Linux – way to control the battery charging port of a laptop

batterylaptoplinux

So here's the idea, i want to be able to control this so as to keep the battery wear level to a minimum.

At >25% , the battery will be in discharge 'mode' and as the battery reaches <25%, I will activate the charging port so that it will charge my battery to 100%, then of course deactivate the charging port.

Note: the charging port will be always plugged in, just disabled when needed.

Best Answer

My first question would be 'why'? If you use your laptop generally on mains, then doing this would mean your battery was generally either charging or discharging. Lithium Ion batteries have a limited cycle life... see http://www.newark.com/pdfs/techarticles/tektronix/LIBMG.pdf which estimates battery life to be of the order of 300 charge cycles. Depending on your laptop and usage on mains you could be running one to several charge cycles per day doing this... killing your battery. I have laptops that are many years old where the batteries still hold good charge (>50% of their original life) because they have mostly been used on mains power and the batteries have not been repeatedly cycled. I have replaced batteries for road warriors who extensively punish their laptop batteries and can kill them to less than minutes life within a couple of years use.

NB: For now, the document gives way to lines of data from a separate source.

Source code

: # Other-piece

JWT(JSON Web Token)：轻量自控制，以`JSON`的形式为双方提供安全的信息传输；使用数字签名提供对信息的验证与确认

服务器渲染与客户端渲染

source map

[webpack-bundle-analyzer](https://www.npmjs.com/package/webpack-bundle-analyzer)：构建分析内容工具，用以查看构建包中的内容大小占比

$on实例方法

My second question would be 'why'? At some point you will unhook from mains to go mobile and your battery will be down around the 25% capacity mark because it's just about to start charging / just started charging. So there you have a laptop with only 1/4 of it's expected mobile usage time.

My third question would be 'why'? Laptop batteries have dedicated charging circuits that turn off the charge to the cells when they consider they are full and do 'top up' charges as necessary. Judging from the charge LED on my laptops they don't keep charging the battery when it's full. So you're wanting to control externally something the battery is already designed to do.

If you really wanted to do this, you can always 'deactivate the charge port' by unplugging the adapter and plugging it in when the battery is running low. But why would you do this?